| TASK REQUIREMENTS |
In the items below, rename "pie" to "donut" everywhere it appears, and write out all the items again with nothing else changed. Leave out the pictures.

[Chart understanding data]
★ ★ ★ ★ ★ ★ ★
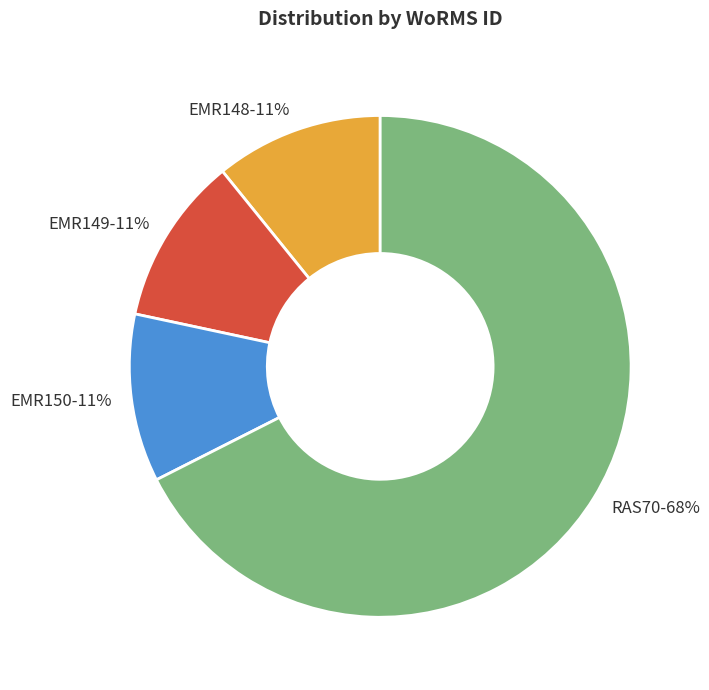

Count the number of slices in the pie.

4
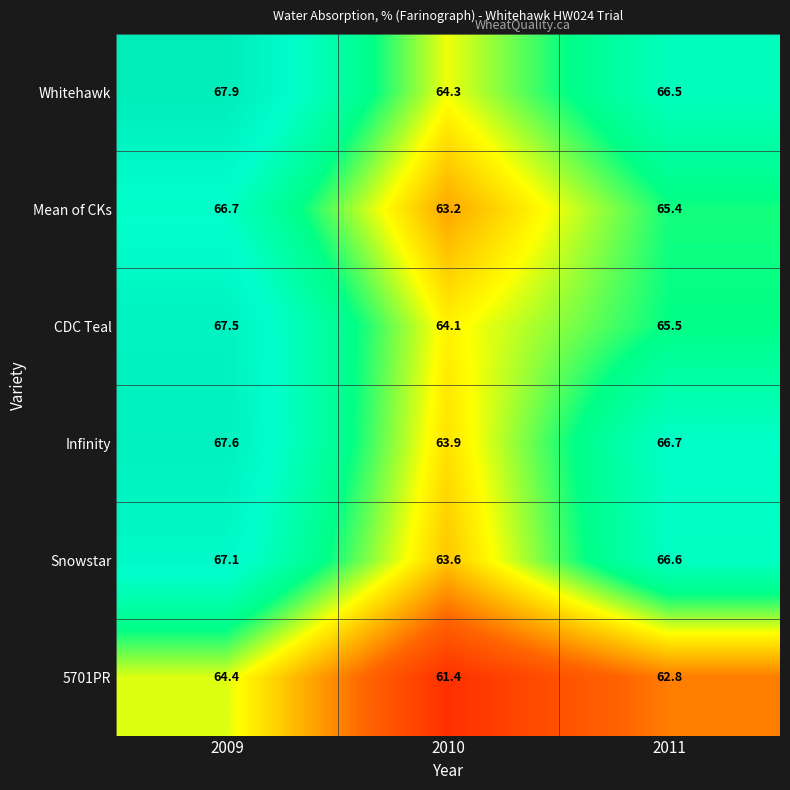

Which series has the largest range (max minus min)?

Infinity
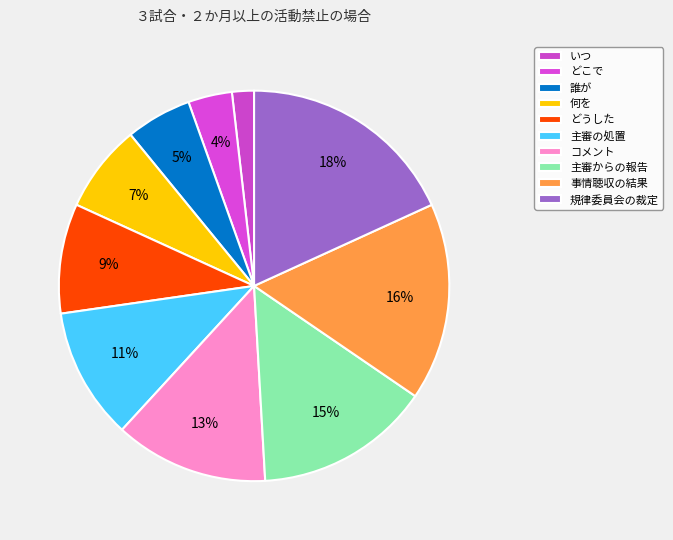

Which category has the biggest portion of the pie?

規律委員会の裁定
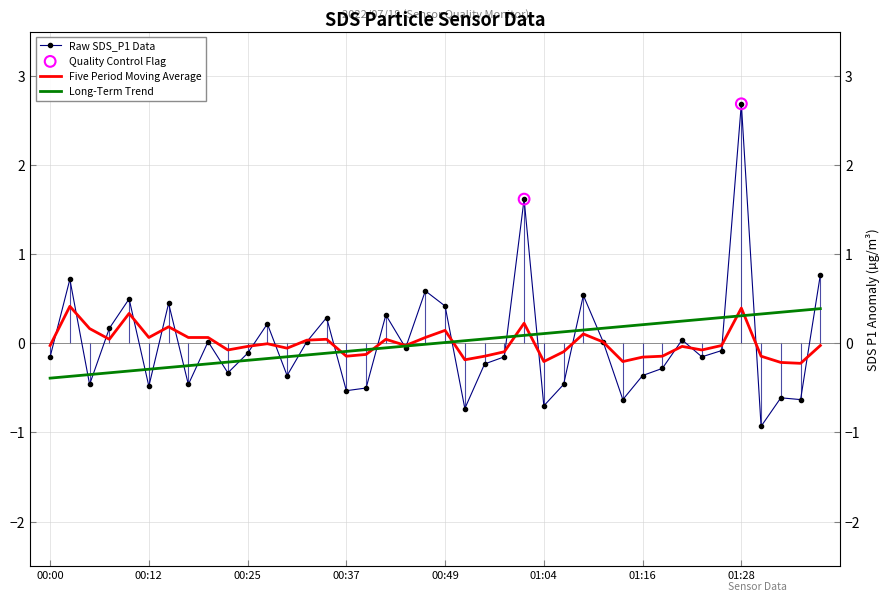

Is the value of SDS_P1 at 00:12 greater than the value of Long_Term_Trend at 00:07?

No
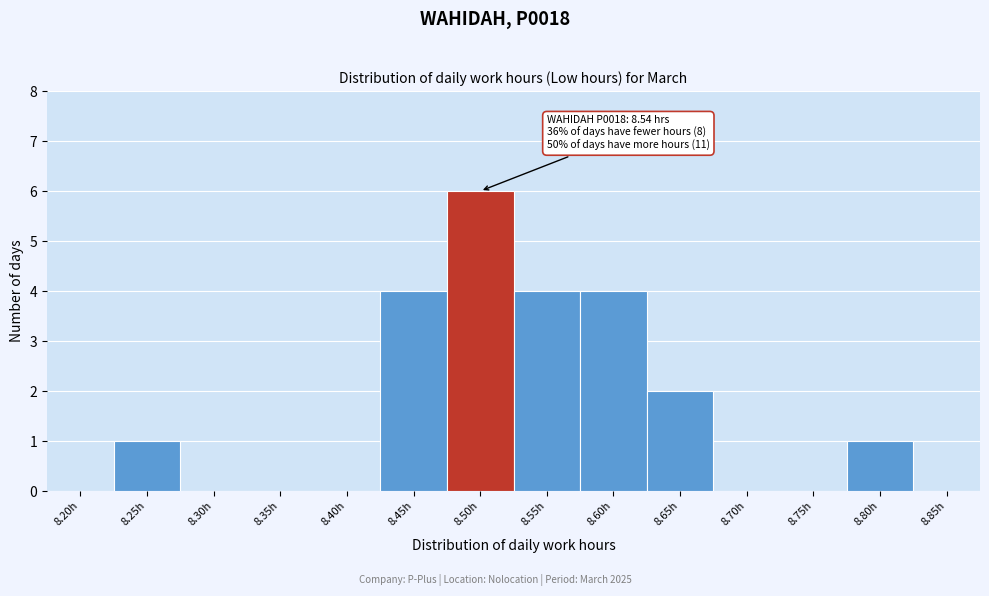

Reading left to right, what are all the values shown in this chart?

8.20h=0	8.25h=1	8.30h=0	8.35h=0	8.40h=0	8.45h=4	8.50h=6	8.55h=4	8.60h=4	8.65h=2	8.70h=0	8.75h=0	8.80h=1	8.85h=0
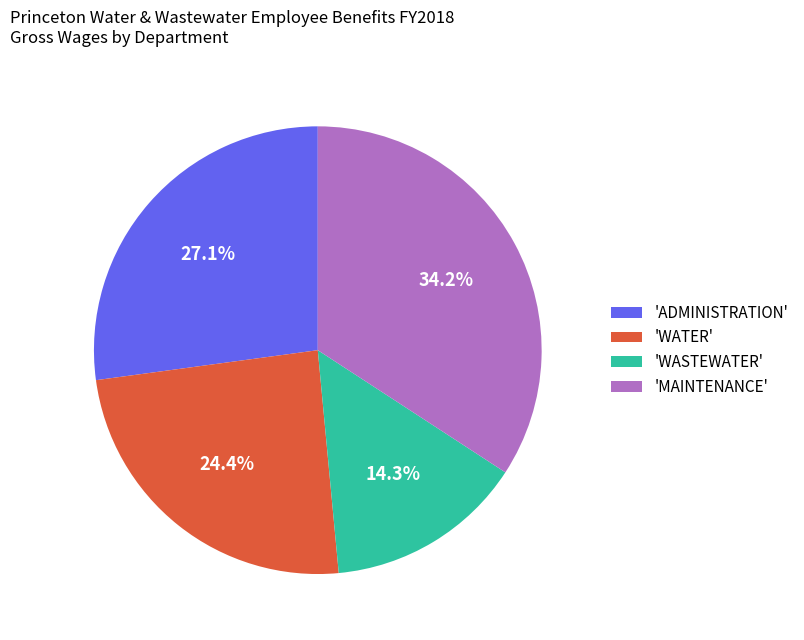

What is the smallest slice in the pie chart?

'WASTEWATER'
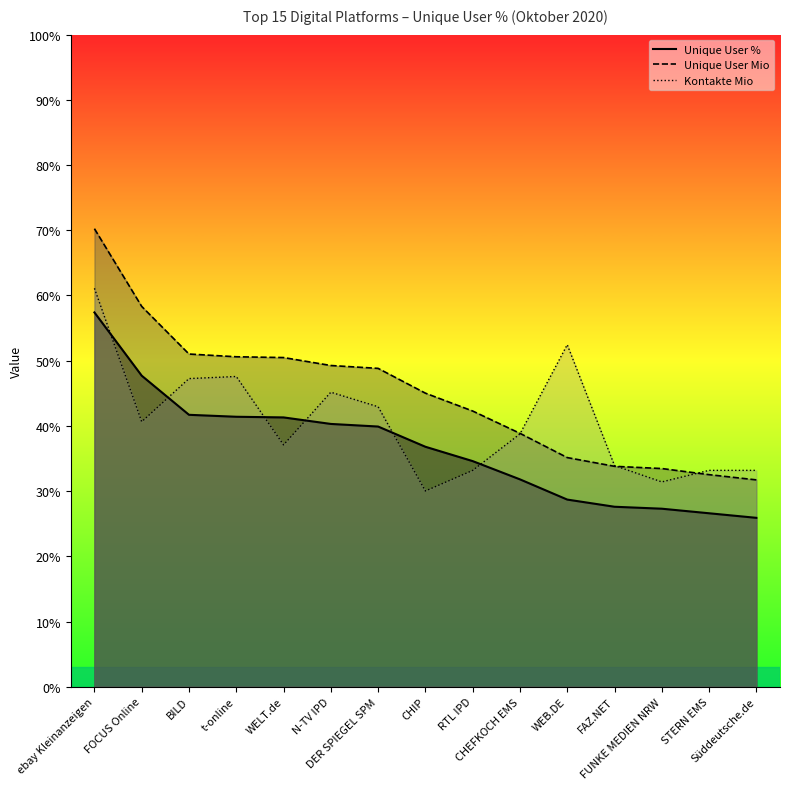

True or false: Unique User Mio has more than 1 interior local peaks.

False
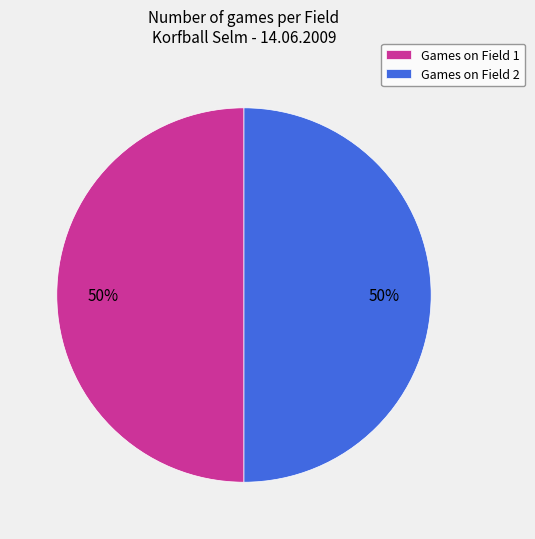

To the nearest percent, what portion does Games on Field 1 represent?

50%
★ ★ ★ ★ ★ ★ ★
| RESPONSE AREA |
Count the number of slices in the donut.

4

Which series has the largest range (max minus min)?

Infinity

Which category has the biggest portion of the donut?

規律委員会の裁定

Is the value of SDS_P1 at 00:12 greater than the value of Long_Term_Trend at 00:07?

No

Reading left to right, what are all the values shown in this chart?

8.20h=0	8.25h=1	8.30h=0	8.35h=0	8.40h=0	8.45h=4	8.50h=6	8.55h=4	8.60h=4	8.65h=2	8.70h=0	8.75h=0	8.80h=1	8.85h=0

What is the smallest slice in the donut chart?

'WASTEWATER'

True or false: Unique User Mio has more than 1 interior local peaks.

False

To the nearest percent, what portion does Games on Field 1 represent?

50%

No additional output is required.